Data Analysis and Visualisation
Groceries Sales Analysis
This project analyzes grocery sales data to uncover key trends, patterns, and insights using R. It explores hourly and weekly sales trends, identifies top and bottom-performing products, and visualizes deviations from averages. The results are presented in a Quarto document and Jupyter Notebook for clear, actionable insights.
Model Building (Machine Learning and Statistical Models)
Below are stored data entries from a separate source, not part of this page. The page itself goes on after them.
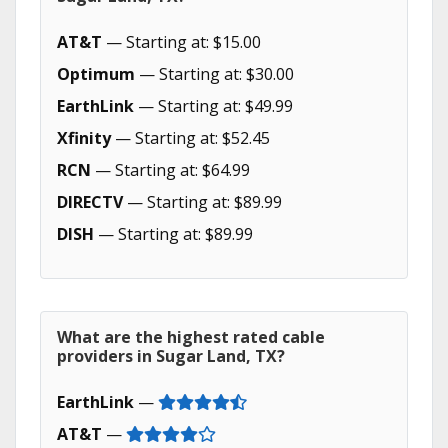
AT&T
— Starting at: $15.00
Optimum
— Starting at: $30.00
EarthLink
— Starting at: $49.99
Xfinity
— Starting at: $52.45
RCN
— Starting at: $64.99
DIRECTV
— Starting at: $89.99
DISH
— Starting at: $89.99
What are the highest rated cable
providers in Sugar Land, TX?
EarthLink
—
AT&T
—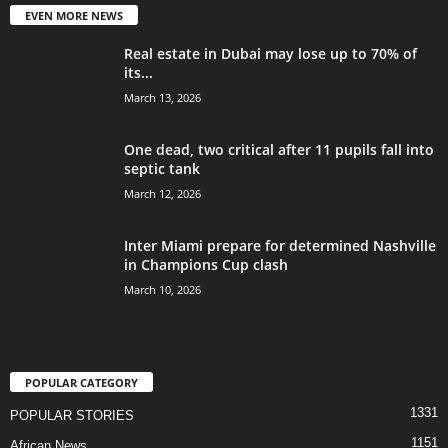
EVEN MORE NEWS
Real estate in Dubai may lose up to 70% of
its...
March 13, 2026
One dead, two critical after 11 pupils fall into
septic tank
March 12, 2026
Inter Miami prepare for determined Nashville
in Champions Cup clash
March 10, 2026
POPULAR CATEGORY
1331
POPULAR STORIES
1151
African News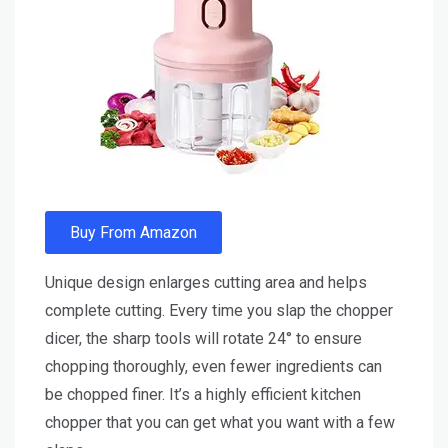
Buy From Amazon
Unique design enlarges cutting area and helps
complete cutting. Every time you slap the chopper
dicer, the sharp tools will rotate 24° to ensure
chopping thoroughly, even fewer ingredients can
be chopped finer. It’s a highly efficient kitchen
chopper that you can get what you want with a few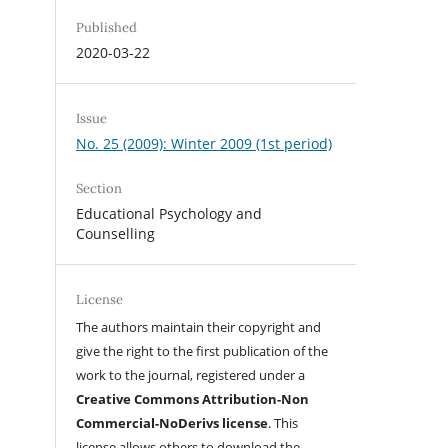
Published
2020-03-22
Issue
No. 25 (2009): Winter 2009 (1st period)
Section
Educational Psychology and
Counselling
License
The authors maintain their copyright and
give the right to the first publication of the
work to the journal, registered under a
Creative Commons Attribution-Non
Commercial-NoDerivs license
. This
license allows others to download the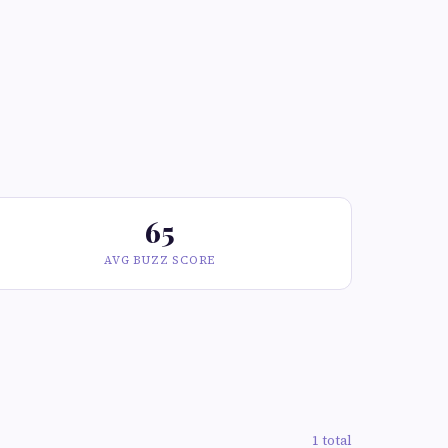
65
AVG BUZZ SCORE
1 total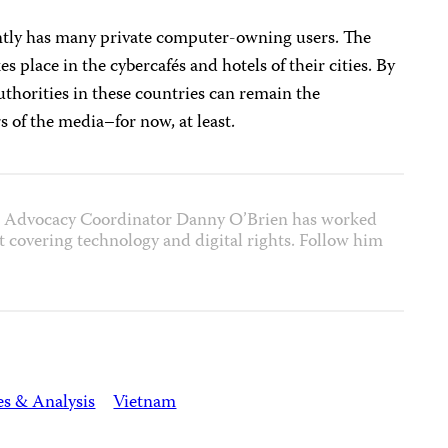
tly has many private computer-owning users. The
kes place in the cybercafés and hotels of their cities. By
uthorities in these countries can remain the
s of the media–for now, at least.
et Advocacy Coordinator Danny O’Brien has worked
ist covering technology and digital rights. Follow him
es & Analysis
Vietnam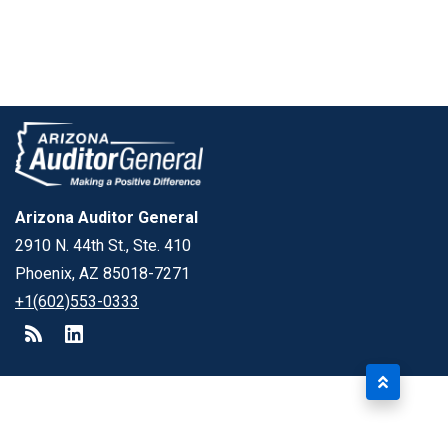
Arizona Auditor General
2910 N. 44th St., Ste. 410
Phoenix, AZ 85018-7271
+1(602)553-0333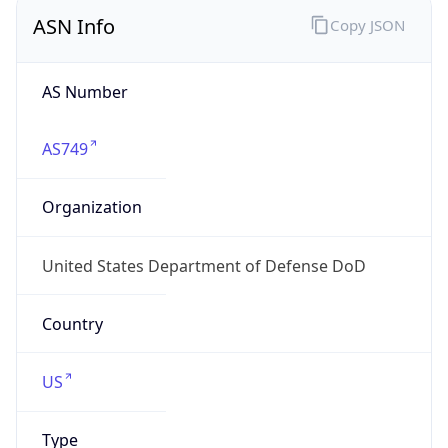
ASN Info
Copy JSON
AS Number
AS749
Organization
United States Department of Defense DoD
Country
US
Type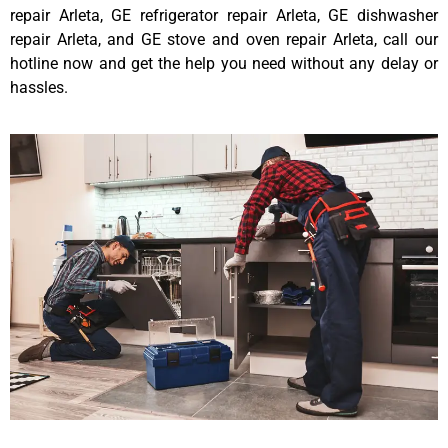
repair Arleta, GE refrigerator repair Arleta, GE dishwasher
repair Arleta, and GE stove and oven repair Arleta, call our
hotline now and get the help you need without any delay or
hassles.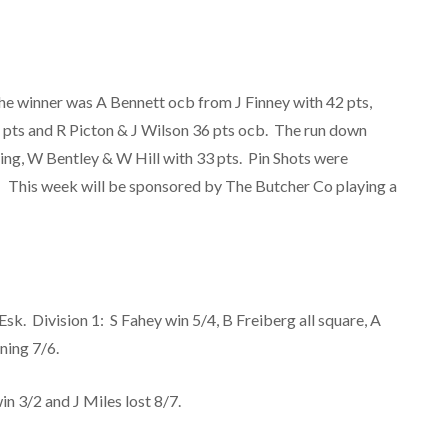
he winner was A Bennett ocb from J Finney with 42 pts,
7 pts and R Picton & J Wilson 36 pts ocb. The run down
ning, W Bentley & W Hill with 33 pts. Pin Shots were
. This week will be sponsored by The Butcher Co playing a
sk. Division 1: S Fahey win 5/4, B Freiberg all square, A
nning 7/6.
in 3/2 and J Miles lost 8/7.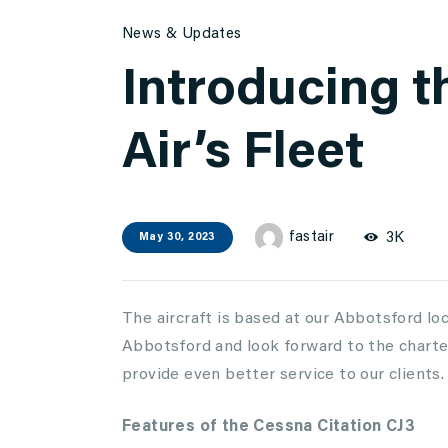
News & Updates
Introducing t
Air’s Fleet
fastair
3K
May 30, 2023
The aircraft is based at our Abbotsford loc
Abbotsford and look forward to the charter 
provide even better service to our clients.
Features of the Cessna Citation CJ3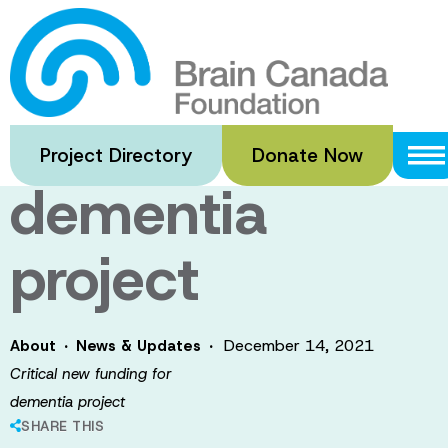
Skip
to
Critical new
main
content
funding for
Project Directory
Donate Now
dementia
project
·
·
December 14, 2021
About
News & Updates
Critical new funding for
dementia project
SHARE THIS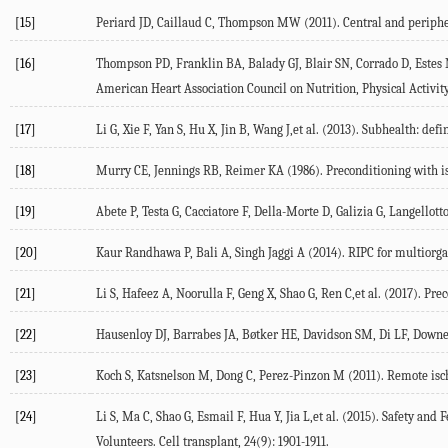
[15]
Periard JD, Caillaud C, Thompson MW (2011). Central and peripher
[16]
Thompson PD, Franklin BA, Balady GJ, Blair SN, Corrado D, Estes NA
American Heart Association Council on Nutrition, Physical Activity
[17]
Li G, Xie F, Yan S, Hu X, Jin B, Wang J,et al. (2013). Subhealth: def
[18]
Murry CE, Jennings RB, Reimer KA (1986). Preconditioning with isch
[19]
Abete P, Testa G, Cacciatore F, Della-Morte D, Galizia G, Langellott
[20]
Kaur Randhawa P, Bali A, Singh Jaggi A (2014). RIPC for multiorgan
[21]
Li S, Hafeez A, Noorulla F, Geng X, Shao G, Ren C,et al. (2017). Pr
[22]
Hausenloy DJ, Barrabes JA, Bøtker HE, Davidson SM, Di LF, Downey J,
[23]
Koch S, Katsnelson M, Dong C, Perez-Pinzon M (2011). Remote ische
[24]
Li S, Ma C, Shao G, Esmail F, Hua Y, Jia L,et al. (2015). Safety a
Volunteers. Cell transplant, 24(9): 1901-1911.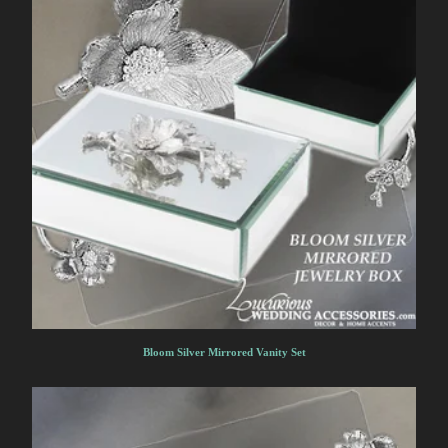
Bloom Silver Mirrored Vanity Set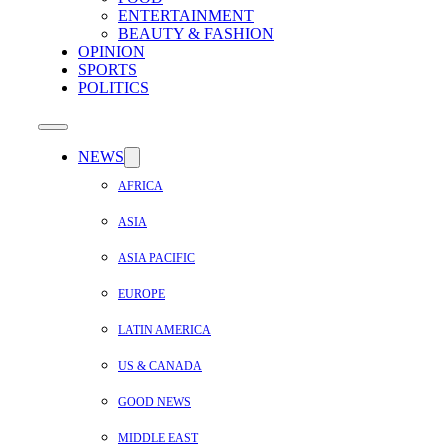
ENTERTAINMENT
BEAUTY & FASHION
OPINION
SPORTS
POLITICS
NEWS
AFRICA
ASIA
ASIA PACIFIC
EUROPE
LATIN AMERICA
US & CANADA
GOOD NEWS
MIDDLE EAST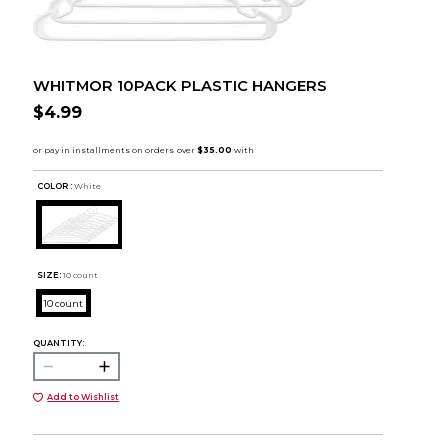
WHITMOR 10PACK PLASTIC HANGERS
$4.99
COLOR :
White
SIZE:
10 count
10 count
QUANTITY:
Add to Wishlist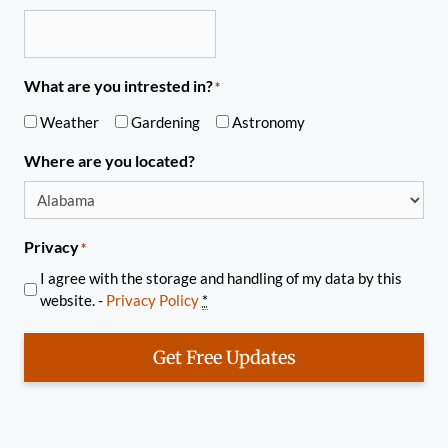
What are you intrested in?
*
Weather
Gardening
Astronomy
Where are you located?
Privacy
*
I agree with the storage and handling of my data by this
website. -
Privacy Policy
*
Get Free Updates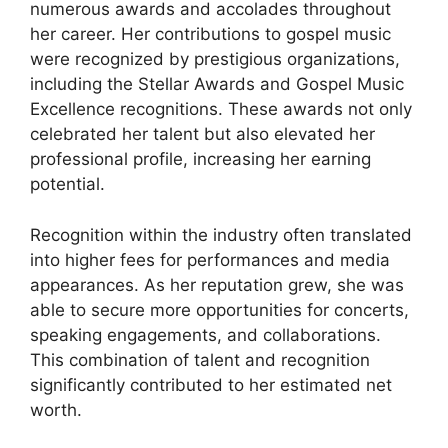
numerous awards and accolades throughout
her career. Her contributions to gospel music
were recognized by prestigious organizations,
including the Stellar Awards and Gospel Music
Excellence recognitions. These awards not only
celebrated her talent but also elevated her
professional profile, increasing her earning
potential.
Recognition within the industry often translated
into higher fees for performances and media
appearances. As her reputation grew, she was
able to secure more opportunities for concerts,
speaking engagements, and collaborations.
This combination of talent and recognition
significantly contributed to her estimated net
worth.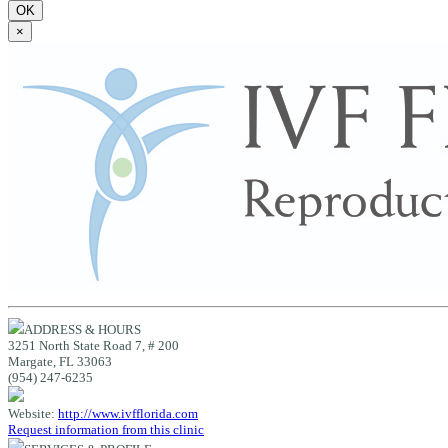
OK
×
ADDRESS & HOURS
3251 North State Road 7, # 200
Margate, FL 33063
(954) 247-6235
Website:
http://www.ivfflorida.com
Request information from this clinic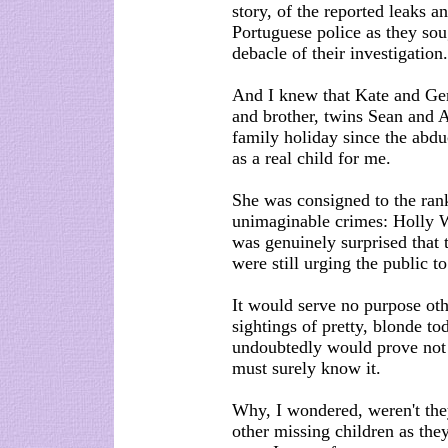
story, of the reported leaks 
Portuguese police as they sou
debacle of their investigation.
And I knew that Kate and Ge
and brother, twins Sean and Am
family holiday since the abdu
as a real child for me.
She was consigned to the rank
unimaginable crimes: Holly W
was genuinely surprised that
were still urging the public t
It would serve no purpose oth
sightings of pretty, blonde 
undoubtedly would prove not 
must surely know it.
Why, I wondered, weren't the
other missing children as th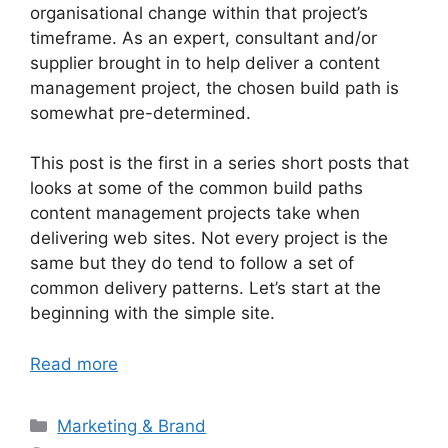
organisational change within that project’s
timeframe. As an expert, consultant and/or
supplier brought in to help deliver a content
management project, the chosen build path is
somewhat pre-determined.
This post is the first in a series short posts that
looks at some of the common build paths
content management projects take when
delivering web sites. Not every project is the
same but they do tend to follow a set of
common delivery patterns. Let’s start at the
beginning with the simple site.
Read more
Categories
Marketing & Brand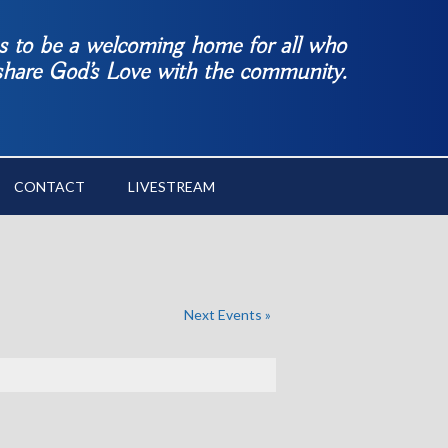
es to be a welcoming home for all who
 share God’s Love with the community.
CONTACT
LIVESTREAM
Next Events
»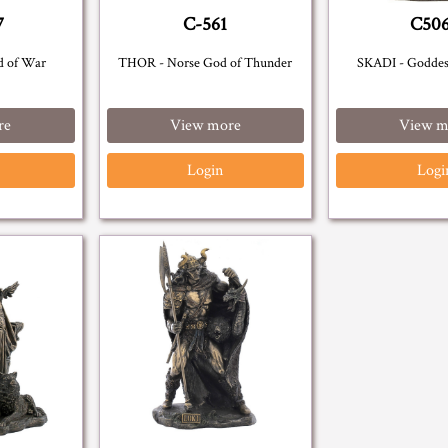
7
C-561
C50
d of War
THOR - Norse God of Thunder
SKADI - Goddes
re
View more
View m
Login
Logi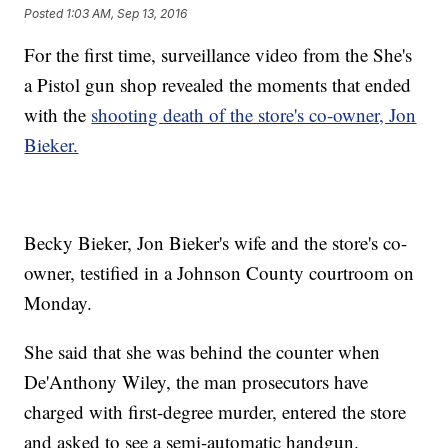
Posted
1:03 AM, Sep 13, 2016
For the first time, surveillance video from the She's
a Pistol gun shop revealed the moments that ended
with the
shooting death of the store's co-owner, Jon
Bieker.
Becky Bieker, Jon Bieker's wife and the store's co-
owner, testified in a Johnson County courtroom on
Monday.
She said that she was behind the counter when
De'Anthony Wiley, the man prosecutors have
charged with first-degree murder, entered the store
and asked to see a semi-automatic handgun.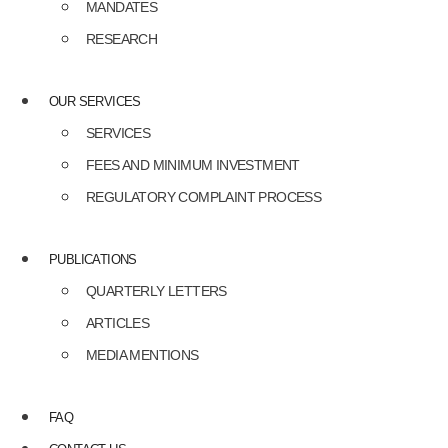
MANDATES
RESEARCH
OUR SERVICES
SERVICES
FEES AND MINIMUM INVESTMENT
REGULATORY COMPLAINT PROCESS
PUBLICATIONS
QUARTERLY LETTERS
ARTICLES
MEDIA MENTIONS
FAQ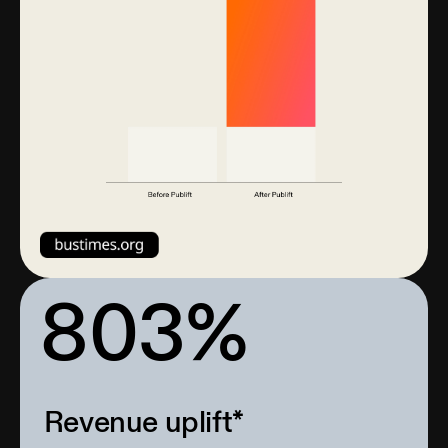
803%
Revenue uplift*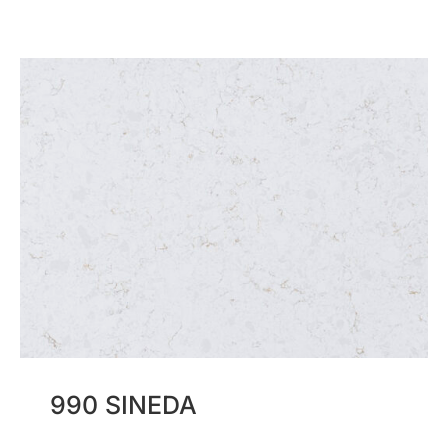
990 SINEDA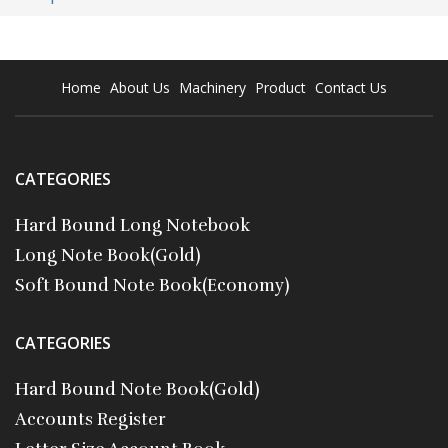
Home
About Us
Machinery
Product
Contact Us
CATEGORIES
Hard Bound Long Notebook
Long Note Book(Gold)
Soft Bound Note Book(Economy)
CATEGORIES
Hard Bound Note Book(Gold)
Accounts Register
YouTube Analysis and Recommendation System
I analyzed a dataset containing information about the top 1000 YouTube streamers, focusing on variables such as number of likes, comments, country of origin, and content category. Utilizing this data, I developed a recommendation system to suggest relevant content to users.
Diabetes Classification
I analyzed a diabetes dataset containing only women's records to predict the likelihood of diabetes occurrence. The dataset encompasses variables like the number of pregnancies, blood pressure, glucose level, and insulin. I utilized three classification models and conducted hyperparameter tuning to optimize model performance.
Book Recommendation System
I developed a book recommendation system using a dataset obtained from UCI's repository. The dataset includes information about the title of the book, the author, and the genre it falls under. By leveraging this data, I aimed to provide personalized book recommendations to users based on their preferences.
SMS Classification
I developed an SMS classifier utilizing five classification models: Gaussian Naive Bayes, Multinomial Naive Bayes, Decision Tree Classifier, Random Forest Classifier, and Support Vector Classifier. The models were evaluated using a classification report and confusion matrix, and their performance was ranked.
Sentiment Analysis on British Airways Reviews
During my virtual internship at British Airways, I conducted sentiment analysis on a given dataset. Using the RoBERTa and VADER models, I identified negative, positive, and neutral reviews, as well as determined the most frequently discussed topics among the reviews.
Machine Learning Algorithm for Iris Dataset
I utilized the popular Iris dataset to build both a classifier and a clustering model. The project involved performing hyperparameter tuning and presenting the results in a visual format.
Credit Card Application Classification
I developed a credit card application approval system using UCI's dataset. Utilizing logistic regression, I conducted hyperparameter tuning and grid search to optimize the model for binary classification.
GridSearchCV with Random Forest and Gradient Boosting
This project aims to solve a classification problem using machine learning techniques, specifically GridSearchCV with Gradient Boosting and Random Forest Classifier.
Wage Prediction Web Application
This web application predicts a programmer's expected income based on their years of experience, highest academic qualification, and country of residence. By leveraging machine learning models trained on relevant data, the app provides accurate and insightful income estimates tailored to individual profiles. This tool is designed to help programmers make informed career decisions and understand the financial landscape of their profession.
Time Series Forecasting with XGBoost
In this project, I employed XGBoost to forecast energy consumption using a subset of data. By analyzing feature importances, I refined the model, prioritizing the most significant features. This iterative approach enhanced prediction accuracy, offering insights crucial for optimizing energy management strategies in real-world applications.